━━━━━ THE INPUT

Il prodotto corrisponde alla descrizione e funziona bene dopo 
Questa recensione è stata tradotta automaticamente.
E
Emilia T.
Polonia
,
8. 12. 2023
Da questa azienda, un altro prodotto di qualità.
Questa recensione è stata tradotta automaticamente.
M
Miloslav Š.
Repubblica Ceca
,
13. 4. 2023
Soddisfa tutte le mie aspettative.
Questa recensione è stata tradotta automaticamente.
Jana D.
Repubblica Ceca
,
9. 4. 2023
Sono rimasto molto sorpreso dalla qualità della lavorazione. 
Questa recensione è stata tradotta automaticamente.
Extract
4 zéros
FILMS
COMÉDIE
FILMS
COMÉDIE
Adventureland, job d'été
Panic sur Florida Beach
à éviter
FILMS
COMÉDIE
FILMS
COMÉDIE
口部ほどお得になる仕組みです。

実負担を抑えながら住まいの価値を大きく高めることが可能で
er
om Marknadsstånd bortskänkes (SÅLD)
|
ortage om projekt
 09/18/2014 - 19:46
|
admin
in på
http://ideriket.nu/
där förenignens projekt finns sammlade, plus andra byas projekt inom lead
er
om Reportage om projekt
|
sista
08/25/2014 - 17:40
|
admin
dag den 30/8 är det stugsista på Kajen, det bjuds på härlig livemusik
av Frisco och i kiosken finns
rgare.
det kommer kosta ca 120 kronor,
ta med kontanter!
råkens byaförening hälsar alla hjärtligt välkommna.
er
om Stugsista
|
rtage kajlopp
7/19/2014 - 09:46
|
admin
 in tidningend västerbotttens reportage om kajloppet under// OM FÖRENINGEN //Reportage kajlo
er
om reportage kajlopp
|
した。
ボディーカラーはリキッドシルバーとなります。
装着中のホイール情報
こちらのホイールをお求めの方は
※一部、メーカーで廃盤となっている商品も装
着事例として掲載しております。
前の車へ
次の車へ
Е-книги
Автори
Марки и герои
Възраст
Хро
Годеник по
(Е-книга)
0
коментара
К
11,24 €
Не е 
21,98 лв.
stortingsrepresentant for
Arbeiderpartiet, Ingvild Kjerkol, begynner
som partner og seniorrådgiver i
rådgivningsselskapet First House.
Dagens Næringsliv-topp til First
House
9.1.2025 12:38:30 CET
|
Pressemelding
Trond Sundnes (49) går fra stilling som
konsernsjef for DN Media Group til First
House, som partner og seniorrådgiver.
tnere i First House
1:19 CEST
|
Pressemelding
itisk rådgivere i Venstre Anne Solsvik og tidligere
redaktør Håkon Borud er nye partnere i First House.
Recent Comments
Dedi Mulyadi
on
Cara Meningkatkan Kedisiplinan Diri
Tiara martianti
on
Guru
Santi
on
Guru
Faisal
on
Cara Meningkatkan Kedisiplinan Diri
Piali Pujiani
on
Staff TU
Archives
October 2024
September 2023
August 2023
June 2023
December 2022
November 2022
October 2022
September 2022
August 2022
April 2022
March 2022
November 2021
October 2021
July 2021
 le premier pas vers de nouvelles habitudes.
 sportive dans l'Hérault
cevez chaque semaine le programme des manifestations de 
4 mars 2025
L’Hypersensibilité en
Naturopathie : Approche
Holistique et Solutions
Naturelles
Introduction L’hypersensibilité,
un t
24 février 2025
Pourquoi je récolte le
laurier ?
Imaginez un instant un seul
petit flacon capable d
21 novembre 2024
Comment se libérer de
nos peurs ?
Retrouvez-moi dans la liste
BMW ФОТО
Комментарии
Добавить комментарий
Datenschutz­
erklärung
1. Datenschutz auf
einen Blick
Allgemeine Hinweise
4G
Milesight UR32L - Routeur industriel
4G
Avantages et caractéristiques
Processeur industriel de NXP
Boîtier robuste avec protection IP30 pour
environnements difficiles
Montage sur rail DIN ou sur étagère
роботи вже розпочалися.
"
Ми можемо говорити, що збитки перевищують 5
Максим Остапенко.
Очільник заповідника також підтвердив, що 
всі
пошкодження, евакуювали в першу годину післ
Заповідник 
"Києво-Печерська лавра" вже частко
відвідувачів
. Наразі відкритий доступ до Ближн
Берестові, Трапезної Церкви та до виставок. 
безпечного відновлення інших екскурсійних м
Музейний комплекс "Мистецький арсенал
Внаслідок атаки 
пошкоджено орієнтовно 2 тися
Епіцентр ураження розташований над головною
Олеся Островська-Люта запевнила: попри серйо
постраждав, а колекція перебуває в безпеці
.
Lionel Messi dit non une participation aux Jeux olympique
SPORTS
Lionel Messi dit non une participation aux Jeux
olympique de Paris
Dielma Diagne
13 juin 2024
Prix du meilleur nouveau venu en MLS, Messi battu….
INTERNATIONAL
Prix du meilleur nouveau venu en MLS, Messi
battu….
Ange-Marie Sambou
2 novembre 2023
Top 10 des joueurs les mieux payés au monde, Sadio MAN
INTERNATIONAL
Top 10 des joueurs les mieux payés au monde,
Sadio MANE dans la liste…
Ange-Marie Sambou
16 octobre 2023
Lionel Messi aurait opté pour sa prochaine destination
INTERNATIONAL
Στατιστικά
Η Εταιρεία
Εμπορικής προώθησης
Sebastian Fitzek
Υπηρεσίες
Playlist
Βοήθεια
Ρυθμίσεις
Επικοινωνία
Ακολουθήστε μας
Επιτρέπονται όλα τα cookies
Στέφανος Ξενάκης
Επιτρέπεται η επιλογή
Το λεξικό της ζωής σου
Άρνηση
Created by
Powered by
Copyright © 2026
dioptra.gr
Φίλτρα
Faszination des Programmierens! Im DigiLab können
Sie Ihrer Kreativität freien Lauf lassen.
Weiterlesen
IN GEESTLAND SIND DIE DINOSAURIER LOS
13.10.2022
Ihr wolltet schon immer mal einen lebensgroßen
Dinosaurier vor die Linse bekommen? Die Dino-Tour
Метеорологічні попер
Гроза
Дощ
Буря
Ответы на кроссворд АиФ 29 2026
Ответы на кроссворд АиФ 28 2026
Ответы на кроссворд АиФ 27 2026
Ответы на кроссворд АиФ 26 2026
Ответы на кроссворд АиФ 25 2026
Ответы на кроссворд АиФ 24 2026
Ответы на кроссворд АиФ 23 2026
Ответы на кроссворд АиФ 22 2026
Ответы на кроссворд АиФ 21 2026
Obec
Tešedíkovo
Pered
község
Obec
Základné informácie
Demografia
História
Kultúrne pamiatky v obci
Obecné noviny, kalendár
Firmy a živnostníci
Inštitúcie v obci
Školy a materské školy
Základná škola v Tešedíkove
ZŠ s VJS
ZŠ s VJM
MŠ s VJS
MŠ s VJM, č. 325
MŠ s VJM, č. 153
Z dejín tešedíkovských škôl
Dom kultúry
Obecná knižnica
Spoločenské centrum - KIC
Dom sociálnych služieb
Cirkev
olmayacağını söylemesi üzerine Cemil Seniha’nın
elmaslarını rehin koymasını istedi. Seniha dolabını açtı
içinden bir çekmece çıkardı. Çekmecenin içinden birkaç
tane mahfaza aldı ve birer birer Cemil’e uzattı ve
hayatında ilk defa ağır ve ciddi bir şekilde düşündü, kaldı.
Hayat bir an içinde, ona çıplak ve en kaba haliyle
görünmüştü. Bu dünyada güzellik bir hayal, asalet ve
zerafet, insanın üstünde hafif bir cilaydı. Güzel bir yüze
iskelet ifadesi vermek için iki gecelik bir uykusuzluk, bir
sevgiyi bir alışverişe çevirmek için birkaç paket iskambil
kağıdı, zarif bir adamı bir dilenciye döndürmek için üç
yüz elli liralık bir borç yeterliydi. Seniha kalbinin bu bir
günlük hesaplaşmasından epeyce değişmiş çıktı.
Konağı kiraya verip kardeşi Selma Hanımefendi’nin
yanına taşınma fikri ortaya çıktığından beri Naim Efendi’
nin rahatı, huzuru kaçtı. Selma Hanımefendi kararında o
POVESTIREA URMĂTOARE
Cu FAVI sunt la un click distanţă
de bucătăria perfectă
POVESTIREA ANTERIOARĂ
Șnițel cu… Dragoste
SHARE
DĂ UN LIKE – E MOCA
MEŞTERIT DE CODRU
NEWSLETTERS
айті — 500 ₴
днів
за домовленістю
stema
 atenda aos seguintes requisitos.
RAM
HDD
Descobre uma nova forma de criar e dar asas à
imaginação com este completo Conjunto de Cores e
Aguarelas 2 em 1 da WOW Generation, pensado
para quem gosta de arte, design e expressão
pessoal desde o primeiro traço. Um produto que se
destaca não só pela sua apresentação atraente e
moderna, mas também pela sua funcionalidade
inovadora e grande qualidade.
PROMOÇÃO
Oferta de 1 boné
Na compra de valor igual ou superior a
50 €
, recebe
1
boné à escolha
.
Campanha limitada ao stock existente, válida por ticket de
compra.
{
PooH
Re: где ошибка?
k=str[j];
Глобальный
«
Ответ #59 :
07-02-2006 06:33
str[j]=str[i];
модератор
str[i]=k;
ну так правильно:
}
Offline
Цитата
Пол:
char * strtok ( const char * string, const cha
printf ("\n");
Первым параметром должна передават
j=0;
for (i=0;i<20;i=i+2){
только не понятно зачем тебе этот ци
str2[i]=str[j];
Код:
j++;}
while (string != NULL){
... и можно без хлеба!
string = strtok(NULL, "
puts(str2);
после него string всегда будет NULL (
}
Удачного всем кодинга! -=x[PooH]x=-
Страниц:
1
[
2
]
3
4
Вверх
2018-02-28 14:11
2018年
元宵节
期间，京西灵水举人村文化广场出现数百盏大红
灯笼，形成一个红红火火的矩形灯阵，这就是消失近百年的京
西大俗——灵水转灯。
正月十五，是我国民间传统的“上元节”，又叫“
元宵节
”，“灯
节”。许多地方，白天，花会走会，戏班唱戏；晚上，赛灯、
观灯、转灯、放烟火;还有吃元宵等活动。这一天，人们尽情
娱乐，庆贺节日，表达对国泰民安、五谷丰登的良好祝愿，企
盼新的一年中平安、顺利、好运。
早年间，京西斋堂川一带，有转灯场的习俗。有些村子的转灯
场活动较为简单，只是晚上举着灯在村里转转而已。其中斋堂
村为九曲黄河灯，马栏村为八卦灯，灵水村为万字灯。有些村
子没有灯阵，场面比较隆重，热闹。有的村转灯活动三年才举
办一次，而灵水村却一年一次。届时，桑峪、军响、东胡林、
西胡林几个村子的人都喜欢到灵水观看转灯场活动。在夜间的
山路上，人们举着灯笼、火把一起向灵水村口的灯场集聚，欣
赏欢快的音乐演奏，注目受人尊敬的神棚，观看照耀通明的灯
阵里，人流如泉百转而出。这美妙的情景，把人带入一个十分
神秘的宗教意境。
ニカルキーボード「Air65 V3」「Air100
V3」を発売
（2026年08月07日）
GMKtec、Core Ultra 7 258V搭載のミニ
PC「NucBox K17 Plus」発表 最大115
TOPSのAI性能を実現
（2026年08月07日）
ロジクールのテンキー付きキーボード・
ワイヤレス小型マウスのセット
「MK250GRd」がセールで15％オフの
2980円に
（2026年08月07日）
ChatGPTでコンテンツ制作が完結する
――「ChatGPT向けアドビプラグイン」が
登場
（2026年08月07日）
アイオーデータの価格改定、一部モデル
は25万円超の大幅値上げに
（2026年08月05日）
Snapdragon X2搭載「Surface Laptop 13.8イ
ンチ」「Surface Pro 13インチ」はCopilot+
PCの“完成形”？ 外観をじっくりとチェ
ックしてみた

━━━━━━━━━━

■ **INSTRUCTIONS TO FOLLOW**: Please set out the stretch of the listing from its start through the line containing "口部ほどお得になる仕組みです。" as a numbered list, leaving out any blank lines.

■ **YOUR RESPONSE**:
1. Il prodotto corrisponde alla descrizione e funziona bene dopo 
2. Questa recensione è stata tradotta automaticamente.
3. E
4. Emilia T.
5. Polonia
6. ,
7. 8. 12. 2023
8. Da questa azienda, un altro prodotto di qualità.
9. Questa recensione è stata tradotta automaticamente.
10. M
11. Miloslav Š.
12. Repubblica Ceca
13. ,
14. 13. 4. 2023
15. Soddisfa tutte le mie aspettative.
16. Questa recensione è stata tradotta automaticamente.
17. Jana D.
18. Repubblica Ceca
19. ,
20. 9. 4. 2023
21. Sono rimasto molto sorpreso dalla qualità della lavorazione. 
22. Questa recensione è stata tradotta automaticamente.
23. Extract
24. 4 zéros
25. FILMS
26. COMÉDIE
27. FILMS
28. COMÉDIE
29. Adventureland, job d'été
30. Panic sur Florida Beach
31. à éviter
32. FILMS
33. COMÉDIE
34. FILMS
35. COMÉDIE
36. 口部ほどお得になる仕組みです。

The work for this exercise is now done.